As I was binge watching some stand up with my coffee, as I do most mornings to start the day off right, Louis CK really pulled on a couple of my heart strings. (yes I realize that this isn’t always the norm, most start with a giant dose of depressing reality of current events, whereas I prefer a couple of big ol’ belly laughs)
“It doesn’t matter who is president when there is bacon in your mouth”.
And he’s got it right. Like, 100 percent. Whether he is full of 100 percent she-kaka or not, he’s on to something. And I’d like to think we are ALL in on this little secret. Food does breed comfort (see article that Vogue & I did) and it continues to breed comfort as long as we are willing to make the most of it. And in his case bacon is the key to true zen (or maybe in all cases, hence why there is vegan bacon out there).

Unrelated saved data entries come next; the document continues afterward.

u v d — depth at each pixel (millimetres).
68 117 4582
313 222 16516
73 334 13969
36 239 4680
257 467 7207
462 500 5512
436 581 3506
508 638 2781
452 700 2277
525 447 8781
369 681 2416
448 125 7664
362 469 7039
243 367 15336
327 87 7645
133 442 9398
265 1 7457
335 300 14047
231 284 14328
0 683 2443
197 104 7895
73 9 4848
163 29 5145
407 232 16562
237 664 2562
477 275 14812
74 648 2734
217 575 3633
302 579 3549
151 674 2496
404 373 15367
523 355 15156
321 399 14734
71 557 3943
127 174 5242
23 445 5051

So my goal here is to continue to cook meals that bring you comfort…. but with a little give, and a little take. The good with the bad. Someone recently told me, there isn’t a ying with out a yang.

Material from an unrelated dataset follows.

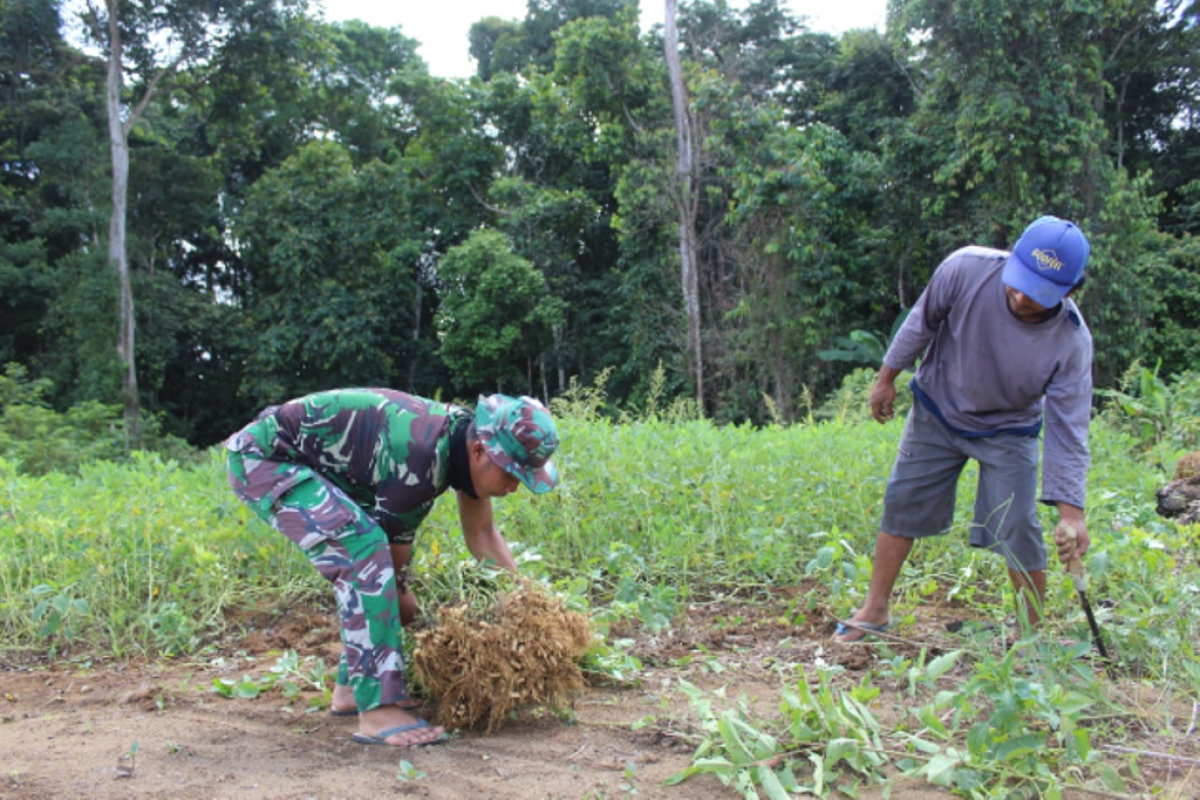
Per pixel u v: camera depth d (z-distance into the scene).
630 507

Take now for example, I am currently sipping on green juice with a handful of M&M’s to take the edge off the crappy vegetable juice flavor. And then later I plan on going to the gym so I can treat myself to a big ol’ size of za.
Gotta slowly ease into these resolutions, and well, life currently.
This recipe is so simple it basically does not need any noting. But I just can’t help myself sometimes.
You can use full fat coconut milk, but I wanted to lighten things up a wee bit.
Also, any cheese probably will work in this dish, so use whatever you have on hand! Don’t go out and buy if you have something perfectly useful already in fridge. This dish is about ease. And comfort. And ease basically breeds comfort. Also if you are needing a dairy free alternative I’m not 100 percent familiar with dairy replacements, but I assume this is one way that would actually make faux cheese taste better.
Slicing the zucchini into medallions for me was the easiest route. You can also layer this like you would a lasagna and slice zucchini into thin strips. But the medallions made this more of a casserole and easy for fridge open grubbing (as in, stand in front of your fridge and pick out pieces of leftovers with your fingers until your full).
**California garlic powder is different than regular garlic powder. I use this quite often in my recipes because it has all the good spices. It is just a blend, that I HIGHLY recommend. My father swears by it, and he’s basically a flavor king when it comes to seasoning. Seriously. There has never been a bland dish produced by this man. And I think him for my palate.